Still, there are times when even the best-laid plans do not produce the desired result. A few summers ago, Sanders’ headaches were so intense she sought relief at an urgent care center. She offered staffers a binder of information that she and her doctor had prepared, detailing her history and listing suggested courses of treatment.
Sanders saw the same physician during each visit. At the third one, the doctor treated her coldly, referring to Sanders not by name but as “the Binder.” “It was like, ‘Oh, the Binder's here.’ ‘Here comes the Binder.’ As if I weren't a human being,” Sanders says. “That was not very comforting. I don't even want to be here because I'm afraid of the stigma, and she's asking me if I was doing everything I could not to end up in urgent care. If I had a condition that was seen as more valid, would she even have asked me that?”
Sanders, Lang, and Bissell say they've found purpose and comfort by helping others in similar situations.
In 2011, Sanders started a blog called “The Migraine Diva” as “a way to build community.

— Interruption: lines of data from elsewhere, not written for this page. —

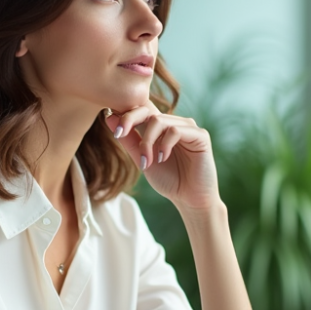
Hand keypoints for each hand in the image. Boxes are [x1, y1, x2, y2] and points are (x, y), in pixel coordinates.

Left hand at [105, 103, 219, 211]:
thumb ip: (129, 140)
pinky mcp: (200, 135)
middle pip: (148, 113)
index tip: (115, 133)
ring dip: (148, 142)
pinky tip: (162, 158)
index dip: (126, 117)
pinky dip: (164, 144)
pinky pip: (176, 130)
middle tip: (122, 139)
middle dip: (132, 125)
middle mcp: (175, 123)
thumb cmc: (168, 180)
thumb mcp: (142, 159)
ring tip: (148, 161)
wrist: (189, 199)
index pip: (141, 110)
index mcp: (161, 128)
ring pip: (159, 121)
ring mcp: (188, 127)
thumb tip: (109, 117)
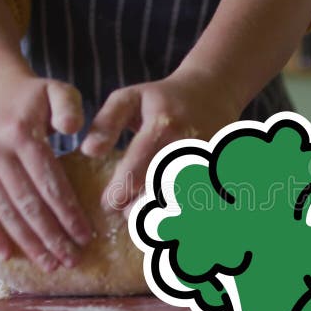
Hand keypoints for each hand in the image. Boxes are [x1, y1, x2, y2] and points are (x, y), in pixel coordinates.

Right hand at [0, 72, 92, 271]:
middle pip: (27, 203)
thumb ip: (70, 106)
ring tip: (50, 264)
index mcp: (20, 133)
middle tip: (72, 259)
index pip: (49, 182)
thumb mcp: (57, 90)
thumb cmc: (36, 98)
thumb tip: (72, 128)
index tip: (86, 235)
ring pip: (5, 212)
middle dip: (51, 236)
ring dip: (27, 242)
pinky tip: (9, 255)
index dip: (68, 212)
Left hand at [81, 67, 240, 214]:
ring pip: (184, 205)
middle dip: (139, 211)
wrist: (213, 92)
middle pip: (161, 194)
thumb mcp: (129, 98)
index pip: (136, 170)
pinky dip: (185, 219)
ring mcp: (209, 161)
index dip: (119, 193)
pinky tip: (171, 218)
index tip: (108, 204)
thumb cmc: (163, 99)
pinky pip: (203, 205)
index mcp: (163, 126)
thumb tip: (88, 151)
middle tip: (126, 212)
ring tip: (146, 216)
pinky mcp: (222, 172)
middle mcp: (189, 145)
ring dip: (162, 218)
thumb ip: (106, 122)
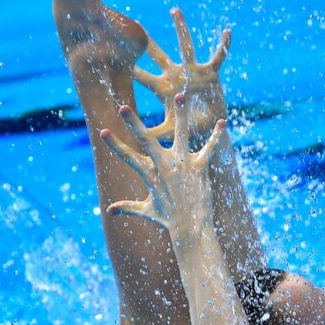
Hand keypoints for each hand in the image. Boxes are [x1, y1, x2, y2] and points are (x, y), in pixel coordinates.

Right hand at [100, 94, 229, 240]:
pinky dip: (216, 135)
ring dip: (181, 114)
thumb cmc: (168, 219)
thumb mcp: (146, 210)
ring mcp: (182, 165)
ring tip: (181, 95)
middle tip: (122, 108)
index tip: (102, 131)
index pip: (127, 157)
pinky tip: (222, 121)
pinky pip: (209, 148)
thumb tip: (110, 211)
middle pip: (146, 140)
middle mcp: (164, 167)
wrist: (190, 228)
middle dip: (133, 123)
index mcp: (150, 175)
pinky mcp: (200, 168)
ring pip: (180, 134)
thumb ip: (128, 207)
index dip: (114, 145)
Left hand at [135, 8, 230, 139]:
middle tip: (135, 23)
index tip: (114, 54)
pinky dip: (224, 45)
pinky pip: (219, 57)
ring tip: (174, 10)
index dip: (130, 68)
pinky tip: (227, 32)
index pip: (142, 76)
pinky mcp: (211, 73)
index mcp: (163, 88)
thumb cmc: (188, 129)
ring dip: (180, 28)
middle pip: (158, 55)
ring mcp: (193, 72)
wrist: (210, 130)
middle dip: (148, 42)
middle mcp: (176, 75)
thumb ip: (151, 134)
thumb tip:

I didn't see anybody out there who looked like me.” She wrote about her life and experiences, and people, including other bloggers, doctors, and drug company representatives, noticed. She's since expanded her social media reach to include Facebook and Instagram, becoming an in-demand speaker and advocate for health care change, even lobbying in Washington, D.C.
“When you live with an invisible illness, you feel like you're in the shadows all the time,” Sanders says. “My activism is giving my pain a purpose.”